On a Rail 7 — a 24kg+ enduro bike with the Bosch CX shoving you down everything — both of these are proper anchors, so you can't go far wrong. But if I'm spending the money, I'd point you at the
SRAM Maven.
Why Maven over the MT7 Pro:
•
More outright power. The Maven is the most powerful brake SRAM has ever built — riders on here consistently rate it above the MT7, and several who've gone Amflow-stock-MT5 → Maven report a clear step up, especially in heat management on long descents. That matters on a heavy eMTB.
•
Heat handling. The consensus is the Maven holds up better when you're dragging brakes on sustained steep stuff. Magura's are strong cold but the MT7 can get vague when hot if you're hard on them.
•
Setup sanity. This is the big one. The MT7 is known for being finicky — tight pad-to-rotor tolerances mean your rotors need to be
perfectly true or you'll be chasing rub and rattle forever. The Maven is much more forgiving to live with.
Where the MT7 Pro wins:
•
Lever feel. The HC3 levers are lovely and adjustable, and many riders simply prefer Magura's bite point and modulation once set up.
•
Price. Usually cheaper than Maven, and pad/spares costs are friendly —
@Bozzma flagged MT5 sets at around €98, and the MT7 isn't far off.
•
Pads. The genuine Magura 8.S (green) pads are well-liked OEM fitment that lots stick with.

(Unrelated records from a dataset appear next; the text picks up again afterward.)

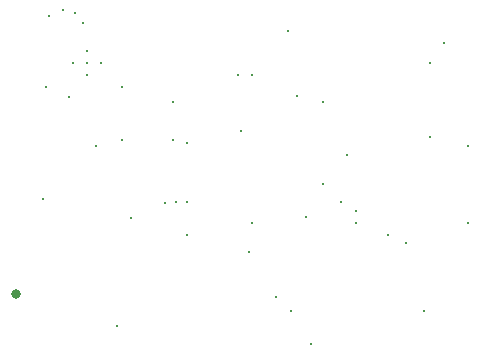
<source format=gbr>
%TF.GenerationSoftware,Altium Limited,Altium Designer,18.1.9 (240)*%
G04 Layer_Color=0*
%FSLAX26Y26*%
%MOIN*%
%TF.FileFunction,Plated,1,2,PTH,Drill*%
%TF.Part,Single*%
G01*
G75*
%TA.AperFunction,OtherDrill,Pad Free-2 (167.323mil,275.591mil)*%
%ADD85C,0.031496*%
%TA.AperFunction,ViaDrill,NotFilled*%
%ADD86C,0.011811*%
D85*
X167323Y275591D02*
D03*
D86*
X549440Y527854D02*
D03*
X255905Y590551D02*
D03*
X662308Y579169D02*
D03*
X698817Y580707D02*
D03*
X388858Y1177933D02*
D03*
X364173Y1210630D02*
D03*
X344488Y932294D02*
D03*
X521654Y964567D02*
D03*
X265748D02*
D03*
X324803Y1220472D02*
D03*
X433071Y767716D02*
D03*
X1269685Y738189D02*
D03*
X1545276Y797244D02*
D03*
X738189Y777559D02*
D03*
X915354Y816929D02*
D03*
X1102362Y935039D02*
D03*
X1131890Y531496D02*
D03*
X1407480Y472441D02*
D03*
X1299213Y551181D02*
D03*
Y511811D02*
D03*
X1594488Y1112205D02*
D03*
X275591Y1200787D02*
D03*
X1250000Y580709D02*
D03*
X1466535Y442913D02*
D03*
X1525591Y216535D02*
D03*
X1190945Y639764D02*
D03*
Y915354D02*
D03*
X1072835Y1151575D02*
D03*
X738189Y580709D02*
D03*
Y472441D02*
D03*
X1082677Y216535D02*
D03*
X1151575Y108268D02*
D03*
X501969Y167323D02*
D03*
X944882Y413386D02*
D03*
X688976Y915354D02*
D03*
Y787402D02*
D03*
X521654D02*
D03*
X1673228Y767716D02*
D03*
Y511811D02*
D03*
X1033465Y265748D02*
D03*
X1545276Y1043307D02*
D03*
X954724Y511811D02*
D03*
X905512Y1003937D02*
D03*
X954724D02*
D03*
X403543Y1043307D02*
D03*
Y1003937D02*
D03*
Y1082677D02*
D03*
X450787Y1043307D02*
D03*
X356299D02*
D03*
%TF.MD5,27adca0114861b37a7131d9c85857c57*%
M02*

</source>
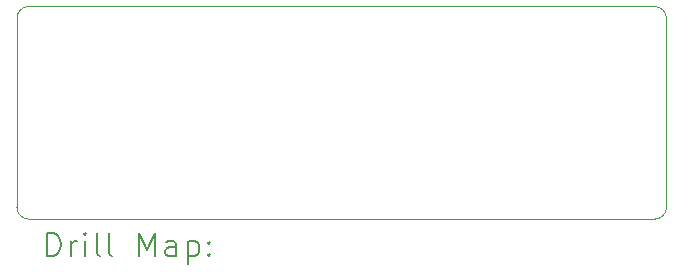
<source format=gbr>
%TF.GenerationSoftware,KiCad,Pcbnew,8.0.1*%
%TF.CreationDate,2025-04-04T09:34:16-04:00*%
%TF.ProjectId,LVC_Custom,4c56435f-4375-4737-946f-6d2e6b696361,rev?*%
%TF.SameCoordinates,Original*%
%TF.FileFunction,Drillmap*%
%TF.FilePolarity,Positive*%
%FSLAX45Y45*%
G04 Gerber Fmt 4.5, Leading zero omitted, Abs format (unit mm)*
G04 Created by KiCad (PCBNEW 8.0.1) date 2025-04-04 09:34:16*
%MOMM*%
%LPD*%
G01*
G04 APERTURE LIST*
%ADD10C,0.100000*%
%ADD11C,0.200000*%
G04 APERTURE END LIST*
D10*
X11600000Y-12200000D02*
X11600000Y-10600000D01*
X17000000Y-12300000D02*
X11700000Y-12300000D01*
X17100000Y-12200000D02*
X17100000Y-10600000D01*
X17000000Y-10500000D02*
G75*
G02*
X17100000Y-10600000I0J-100000D01*
G01*
X11700000Y-10500000D02*
X17000000Y-10500000D01*
X11700000Y-12300000D02*
G75*
G02*
X11600000Y-12200000I0J100000D01*
G01*
X11600000Y-10600000D02*
G75*
G02*
X11700000Y-10500000I100000J0D01*
G01*
X17100000Y-12200000D02*
G75*
G02*
X17000000Y-12300000I-100000J0D01*
G01*
D11*
X11855777Y-12616484D02*
X11855777Y-12416484D01*
X11855777Y-12416484D02*
X11903396Y-12416484D01*
X11903396Y-12416484D02*
X11931967Y-12426008D01*
X11931967Y-12426008D02*
X11951015Y-12445055D01*
X11951015Y-12445055D02*
X11960539Y-12464103D01*
X11960539Y-12464103D02*
X11970062Y-12502198D01*
X11970062Y-12502198D02*
X11970062Y-12530769D01*
X11970062Y-12530769D02*
X11960539Y-12568865D01*
X11960539Y-12568865D02*
X11951015Y-12587912D01*
X11951015Y-12587912D02*
X11931967Y-12606960D01*
X11931967Y-12606960D02*
X11903396Y-12616484D01*
X11903396Y-12616484D02*
X11855777Y-12616484D01*
X12055777Y-12616484D02*
X12055777Y-12483150D01*
X12055777Y-12521246D02*
X12065301Y-12502198D01*
X12065301Y-12502198D02*
X12074824Y-12492674D01*
X12074824Y-12492674D02*
X12093872Y-12483150D01*
X12093872Y-12483150D02*
X12112920Y-12483150D01*
X12179586Y-12616484D02*
X12179586Y-12483150D01*
X12179586Y-12416484D02*
X12170062Y-12426008D01*
X12170062Y-12426008D02*
X12179586Y-12435531D01*
X12179586Y-12435531D02*
X12189110Y-12426008D01*
X12189110Y-12426008D02*
X12179586Y-12416484D01*
X12179586Y-12416484D02*
X12179586Y-12435531D01*
X12303396Y-12616484D02*
X12284348Y-12606960D01*
X12284348Y-12606960D02*
X12274824Y-12587912D01*
X12274824Y-12587912D02*
X12274824Y-12416484D01*
X12408158Y-12616484D02*
X12389110Y-12606960D01*
X12389110Y-12606960D02*
X12379586Y-12587912D01*
X12379586Y-12587912D02*
X12379586Y-12416484D01*
X12636729Y-12616484D02*
X12636729Y-12416484D01*
X12636729Y-12416484D02*
X12703396Y-12559341D01*
X12703396Y-12559341D02*
X12770062Y-12416484D01*
X12770062Y-12416484D02*
X12770062Y-12616484D01*
X12951015Y-12616484D02*
X12951015Y-12511722D01*
X12951015Y-12511722D02*
X12941491Y-12492674D01*
X12941491Y-12492674D02*
X12922443Y-12483150D01*
X12922443Y-12483150D02*
X12884348Y-12483150D01*
X12884348Y-12483150D02*
X12865301Y-12492674D01*
X12951015Y-12606960D02*
X12931967Y-12616484D01*
X12931967Y-12616484D02*
X12884348Y-12616484D01*
X12884348Y-12616484D02*
X12865301Y-12606960D01*
X12865301Y-12606960D02*
X12855777Y-12587912D01*
X12855777Y-12587912D02*
X12855777Y-12568865D01*
X12855777Y-12568865D02*
X12865301Y-12549817D01*
X12865301Y-12549817D02*
X12884348Y-12540293D01*
X12884348Y-12540293D02*
X12931967Y-12540293D01*
X12931967Y-12540293D02*
X12951015Y-12530769D01*
X13046253Y-12483150D02*
X13046253Y-12683150D01*
X13046253Y-12492674D02*
X13065301Y-12483150D01*
X13065301Y-12483150D02*
X13103396Y-12483150D01*
X13103396Y-12483150D02*
X13122443Y-12492674D01*
X13122443Y-12492674D02*
X13131967Y-12502198D01*
X13131967Y-12502198D02*
X13141491Y-12521246D01*
X13141491Y-12521246D02*
X13141491Y-12578388D01*
X13141491Y-12578388D02*
X13131967Y-12597436D01*
X13131967Y-12597436D02*
X13122443Y-12606960D01*
X13122443Y-12606960D02*
X13103396Y-12616484D01*
X13103396Y-12616484D02*
X13065301Y-12616484D01*
X13065301Y-12616484D02*
X13046253Y-12606960D01*
X13227205Y-12597436D02*
X13236729Y-12606960D01*
X13236729Y-12606960D02*
X13227205Y-12616484D01*
X13227205Y-12616484D02*
X13217682Y-12606960D01*
X13217682Y-12606960D02*
X13227205Y-12597436D01*
X13227205Y-12597436D02*
X13227205Y-12616484D01*
X13227205Y-12492674D02*
X13236729Y-12502198D01*
X13236729Y-12502198D02*
X13227205Y-12511722D01*
X13227205Y-12511722D02*
X13217682Y-12502198D01*
X13217682Y-12502198D02*
X13227205Y-12492674D01*
X13227205Y-12492674D02*
X13227205Y-12511722D01*
M02*

</source>
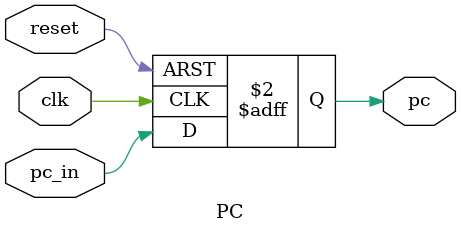
<source format=sv>
module PC(input logic clk, input logic reset, input logic pc_in, output logic pc);
    
    always_ff @(posedge clk, posedge reset)
        if (reset) pc <= 0;
        else pc <= pc_in;

endmodule
</source>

One honest caveat on the Maven:
@YokoOno found the
stock sintered pads grabby with an on/off feel. Easily sorted with a pad swap (organic/sintered to taste), but worth budgeting for if you want smooth modulation from day one.
My pick: Maven Silver with 200mm+ rotors front and rear — that's what's spec'd across high-end enduro eMTBs for a reason. If you ride a lot of long alpine-style descents or you're a heavier rider, the heat headroom seals it. If you mostly do shorter UK runs, value the lever feel, and don't fancy the faff, the MT7 Pro is a totally defensible cheaper choice — just true those rotors properly.
Either way, run a
220mm front rotor if your fork mount allows — free extra power on a bike this heavy.
What rotor sizes are you running now, and is it long-descent heat fade or just outright power you're chasing? That'd tip the call cleanly.